WHAT THE TASK ASKS
Reproduce the full listing as it stands. Images do not belong in the copy.

GIVEN DATA
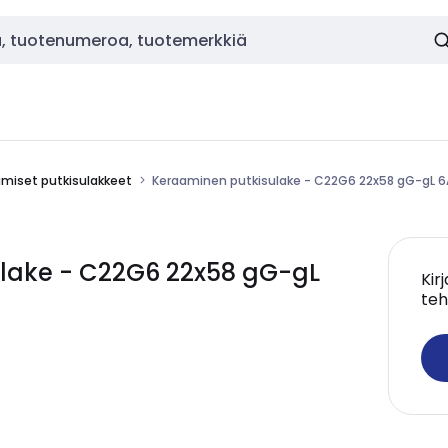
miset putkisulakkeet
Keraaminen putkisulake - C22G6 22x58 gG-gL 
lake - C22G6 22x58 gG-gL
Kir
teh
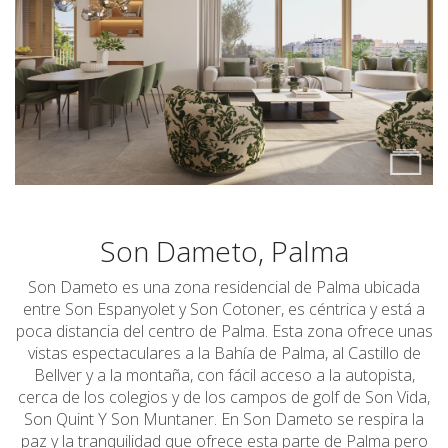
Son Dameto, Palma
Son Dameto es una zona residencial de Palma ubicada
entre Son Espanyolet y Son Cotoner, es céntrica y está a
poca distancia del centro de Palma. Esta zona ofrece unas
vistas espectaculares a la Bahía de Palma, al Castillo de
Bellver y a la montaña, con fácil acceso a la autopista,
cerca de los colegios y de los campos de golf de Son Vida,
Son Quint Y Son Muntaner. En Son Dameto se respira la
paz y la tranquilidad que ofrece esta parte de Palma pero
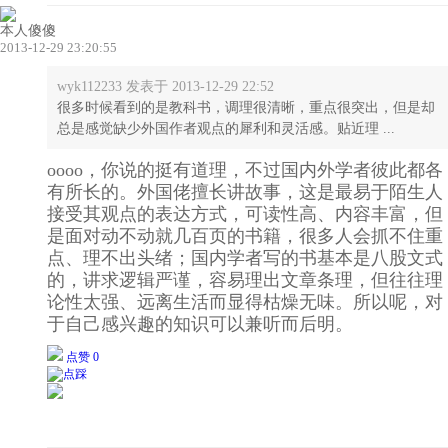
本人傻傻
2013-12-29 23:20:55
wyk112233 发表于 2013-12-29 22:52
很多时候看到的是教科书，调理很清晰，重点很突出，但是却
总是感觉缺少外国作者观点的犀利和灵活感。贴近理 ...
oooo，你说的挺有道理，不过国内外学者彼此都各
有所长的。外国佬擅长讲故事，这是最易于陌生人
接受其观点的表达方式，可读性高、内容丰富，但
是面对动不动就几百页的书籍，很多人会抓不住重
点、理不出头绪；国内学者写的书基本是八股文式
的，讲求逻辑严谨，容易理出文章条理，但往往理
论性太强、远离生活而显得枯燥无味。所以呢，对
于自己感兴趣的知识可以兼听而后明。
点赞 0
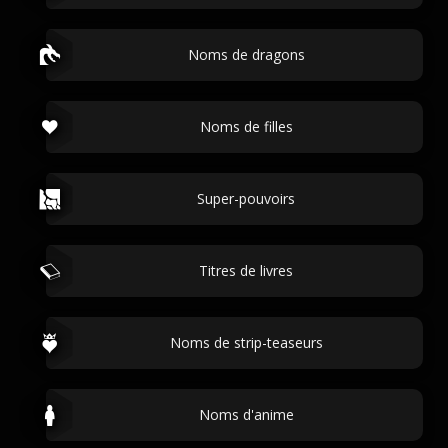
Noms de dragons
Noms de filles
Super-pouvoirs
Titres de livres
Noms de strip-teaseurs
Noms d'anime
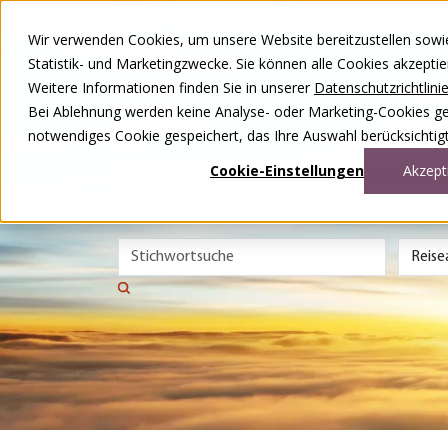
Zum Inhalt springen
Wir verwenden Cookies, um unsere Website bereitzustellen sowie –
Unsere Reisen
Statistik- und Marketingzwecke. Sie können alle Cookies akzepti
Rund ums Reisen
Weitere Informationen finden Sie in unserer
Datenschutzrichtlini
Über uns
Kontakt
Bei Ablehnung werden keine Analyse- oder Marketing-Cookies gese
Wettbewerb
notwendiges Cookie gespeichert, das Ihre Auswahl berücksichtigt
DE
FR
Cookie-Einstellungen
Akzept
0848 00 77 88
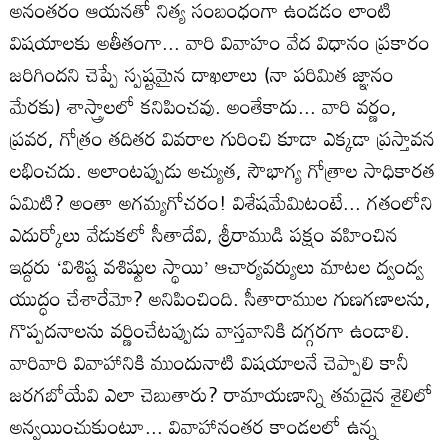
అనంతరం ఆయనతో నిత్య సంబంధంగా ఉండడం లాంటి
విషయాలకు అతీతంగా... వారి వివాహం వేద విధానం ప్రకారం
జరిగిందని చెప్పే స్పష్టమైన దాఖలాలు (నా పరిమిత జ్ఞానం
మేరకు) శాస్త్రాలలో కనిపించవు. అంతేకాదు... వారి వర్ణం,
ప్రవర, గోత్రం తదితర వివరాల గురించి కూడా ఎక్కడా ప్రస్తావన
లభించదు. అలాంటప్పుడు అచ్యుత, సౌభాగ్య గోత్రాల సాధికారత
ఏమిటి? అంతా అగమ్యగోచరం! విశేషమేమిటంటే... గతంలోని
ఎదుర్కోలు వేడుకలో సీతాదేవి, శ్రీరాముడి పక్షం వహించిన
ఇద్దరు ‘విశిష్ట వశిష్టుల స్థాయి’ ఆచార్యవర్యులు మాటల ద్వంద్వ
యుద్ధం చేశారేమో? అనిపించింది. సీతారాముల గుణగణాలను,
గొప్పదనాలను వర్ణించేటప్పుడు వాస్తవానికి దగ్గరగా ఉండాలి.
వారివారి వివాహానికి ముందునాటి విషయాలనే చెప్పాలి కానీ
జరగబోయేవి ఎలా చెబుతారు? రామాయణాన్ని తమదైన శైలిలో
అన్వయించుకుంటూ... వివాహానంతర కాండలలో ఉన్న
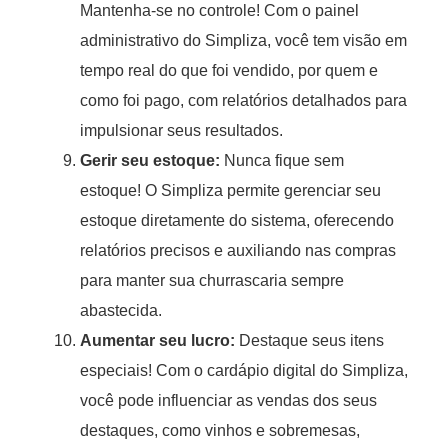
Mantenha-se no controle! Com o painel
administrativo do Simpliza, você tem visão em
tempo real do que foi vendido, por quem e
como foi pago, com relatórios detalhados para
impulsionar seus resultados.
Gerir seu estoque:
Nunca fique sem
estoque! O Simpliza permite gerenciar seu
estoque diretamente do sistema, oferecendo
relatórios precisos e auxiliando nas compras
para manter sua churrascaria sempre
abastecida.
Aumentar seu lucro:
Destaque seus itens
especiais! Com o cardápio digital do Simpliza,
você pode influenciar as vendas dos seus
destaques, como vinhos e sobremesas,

OUTPUT
miset putkisulakkeet
Keraaminen putkisulake - C22G6 22x58 gG-gL 
lake - C22G6 22x58 gG-gL
Kir
teh
Son Dameto, Palma
Son Dameto es una zona residencial de Palma ubicada
entre Son Espanyolet y Son Cotoner, es céntrica y está a
poca distancia del centro de Palma. Esta zona ofrece unas
vistas espectaculares a la Bahía de Palma, al Castillo de
Bellver y a la montaña, con fácil acceso a la autopista,
cerca de los colegios y de los campos de golf de Son Vida,
Son Quint Y Son Muntaner. En Son Dameto se respira la
paz y la tranquilidad que ofrece esta parte de Palma pero
本人傻傻
2013-12-29 23:20:55
wyk112233 发表于 2013-12-29 22:52
很多时候看到的是教科书，调理很清晰，重点很突出，但是却
总是感觉缺少外国作者观点的犀利和灵活感。贴近理 ...
oooo，你说的挺有道理，不过国内外学者彼此都各
有所长的。外国佬擅长讲故事，这是最易于陌生人
接受其观点的表达方式，可读性高、内容丰富，但
是面对动不动就几百页的书籍，很多人会抓不住重
点、理不出头绪；国内学者写的书基本是八股文式
的，讲求逻辑严谨，容易理出文章条理，但往往理
论性太强、远离生活而显得枯燥无味。所以呢，对
于自己感兴趣的知识可以兼听而后明。
点赞 0
Noms de dragons
Noms de filles
Super-pouvoirs
Titres de livres
Noms de strip-teaseurs
Noms d'anime
Zum Inhalt springen
Wir verwenden Cookies, um unsere Website bereitzustellen sowie –
Unsere Reisen
Statistik- und Marketingzwecke. Sie können alle Cookies akzepti
Rund ums Reisen
Weitere Informationen finden Sie in unserer
Datenschutzrichtlini
Über uns
Kontakt
Bei Ablehnung werden keine Analyse- oder Marketing-Cookies gese
Wettbewerb
notwendiges Cookie gespeichert, das Ihre Auswahl berücksichtigt
DE
FR
Cookie-Einstellungen
Akzept
0848 00 77 88
అనంతరం ఆయనతో నిత్య సంబంధంగా ఉండడం లాంటి
విషయాలకు అతీతంగా... వారి వివాహం వేద విధానం ప్రకారం
జరిగిందని చెప్పే స్పష్టమైన దాఖలాలు (నా పరిమిత జ్ఞానం
మేరకు) శాస్త్రాలలో కనిపించవు. అంతేకాదు... వారి వర్ణం,
ప్రవర, గోత్రం తదితర వివరాల గురించి కూడా ఎక్కడా ప్రస్తావన
లభించదు. అలాంటప్పుడు అచ్యుత, సౌభాగ్య గోత్రాల సాధికారత
ఏమిటి? అంతా అగమ్యగోచరం! విశేషమేమిటంటే... గతంలోని
ఎదుర్కోలు వేడుకలో సీతాదేవి, శ్రీరాముడి పక్షం వహించిన
ఇద్దరు ‘విశిష్ట వశిష్టుల స్థాయి’ ఆచార్యవర్యులు మాటల ద్వంద్వ
యుద్ధం చేశారేమో? అనిపించింది. సీతారాముల గుణగణాలను,
గొప్పదనాలను వర్ణించేటప్పుడు వాస్తవానికి దగ్గరగా ఉండాలి.
వారివారి వివాహానికి ముందునాటి విషయాలనే చెప్పాలి కానీ
జరగబోయేవి ఎలా చెబుతారు? రామాయణాన్ని తమదైన శైలిలో
అన్వయించుకుంటూ... వివాహానంతర కాండలలో ఉన్న
Mantenha-se no controle! Com o painel
administrativo do Simpliza, você tem visão em
tempo real do que foi vendido, por quem e
como foi pago, com relatórios detalhados para
impulsionar seus resultados.
Gerir seu estoque:
Nunca fique sem
estoque! O Simpliza permite gerenciar seu
estoque diretamente do sistema, oferecendo
relatórios precisos e auxiliando nas compras
para manter sua churrascaria sempre
abastecida.
Aumentar seu lucro:
Destaque seus itens
especiais! Com o cardápio digital do Simpliza,
você pode influenciar as vendas dos seus
destaques, como vinhos e sobremesas,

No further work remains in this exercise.